● **Work order**
Write out each line below exactly as it appears.

[Dataset excerpts Boundary: Start]

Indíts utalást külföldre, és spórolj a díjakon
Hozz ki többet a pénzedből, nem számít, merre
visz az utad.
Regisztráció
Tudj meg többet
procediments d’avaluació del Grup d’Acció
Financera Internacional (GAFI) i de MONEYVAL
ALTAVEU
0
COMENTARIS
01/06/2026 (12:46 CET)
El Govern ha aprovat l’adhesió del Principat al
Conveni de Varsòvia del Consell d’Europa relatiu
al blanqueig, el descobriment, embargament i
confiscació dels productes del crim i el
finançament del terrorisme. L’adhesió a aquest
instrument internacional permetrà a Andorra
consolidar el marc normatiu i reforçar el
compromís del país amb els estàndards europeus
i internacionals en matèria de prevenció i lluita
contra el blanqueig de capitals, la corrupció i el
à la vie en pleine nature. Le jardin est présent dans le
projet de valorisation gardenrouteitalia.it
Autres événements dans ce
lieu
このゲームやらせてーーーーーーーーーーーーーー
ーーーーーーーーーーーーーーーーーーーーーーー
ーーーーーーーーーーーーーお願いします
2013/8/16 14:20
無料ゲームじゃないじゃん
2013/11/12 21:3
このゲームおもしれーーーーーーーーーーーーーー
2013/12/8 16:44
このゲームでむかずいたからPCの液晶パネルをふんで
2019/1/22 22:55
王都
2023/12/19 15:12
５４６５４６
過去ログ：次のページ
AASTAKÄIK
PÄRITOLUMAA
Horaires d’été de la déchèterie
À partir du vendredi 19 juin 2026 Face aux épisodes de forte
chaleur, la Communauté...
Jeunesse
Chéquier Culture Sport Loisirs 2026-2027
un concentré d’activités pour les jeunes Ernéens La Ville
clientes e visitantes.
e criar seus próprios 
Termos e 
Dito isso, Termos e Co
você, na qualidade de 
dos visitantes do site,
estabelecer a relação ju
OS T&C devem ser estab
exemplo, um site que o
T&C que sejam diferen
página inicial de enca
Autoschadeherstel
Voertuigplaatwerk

[Dataset excerpts Boundary: End]

● **Result of this exercise**
Indíts utalást külföldre, és spórolj a díjakon
Hozz ki többet a pénzedből, nem számít, merre
visz az utad.
Regisztráció
Tudj meg többet
procediments d’avaluació del Grup d’Acció
Financera Internacional (GAFI) i de MONEYVAL
ALTAVEU
0
COMENTARIS
01/06/2026 (12:46 CET)
El Govern ha aprovat l’adhesió del Principat al
Conveni de Varsòvia del Consell d’Europa relatiu
al blanqueig, el descobriment, embargament i
confiscació dels productes del crim i el
finançament del terrorisme. L’adhesió a aquest
instrument internacional permetrà a Andorra
consolidar el marc normatiu i reforçar el
compromís del país amb els estàndards europeus
i internacionals en matèria de prevenció i lluita
contra el blanqueig de capitals, la corrupció i el
à la vie en pleine nature. Le jardin est présent dans le
projet de valorisation gardenrouteitalia.it
Autres événements dans ce
lieu
このゲームやらせてーーーーーーーーーーーーーー
ーーーーーーーーーーーーーーーーーーーーーーー
ーーーーーーーーーーーーーお願いします
2013/8/16 14:20
無料ゲームじゃないじゃん
2013/11/12 21:3
このゲームおもしれーーーーーーーーーーーーーー
2013/12/8 16:44
このゲームでむかずいたからPCの液晶パネルをふんで
2019/1/22 22:55
王都
2023/12/19 15:12
５４６５４６
過去ログ：次のページ
AASTAKÄIK
PÄRITOLUMAA
Horaires d’été de la déchèterie
À partir du vendredi 19 juin 2026 Face aux épisodes de forte
chaleur, la Communauté...
Jeunesse
Chéquier Culture Sport Loisirs 2026-2027
un concentré d’activités pour les jeunes Ernéens La Ville
clientes e visitantes.
e criar seus próprios 
Termos e 
Dito isso, Termos e Co
você, na qualidade de 
dos visitantes do site,
estabelecer a relação ju
OS T&C devem ser estab
exemplo, um site que o
T&C que sejam diferen
página inicial de enca
Autoschadeherstel
Voertuigplaatwerk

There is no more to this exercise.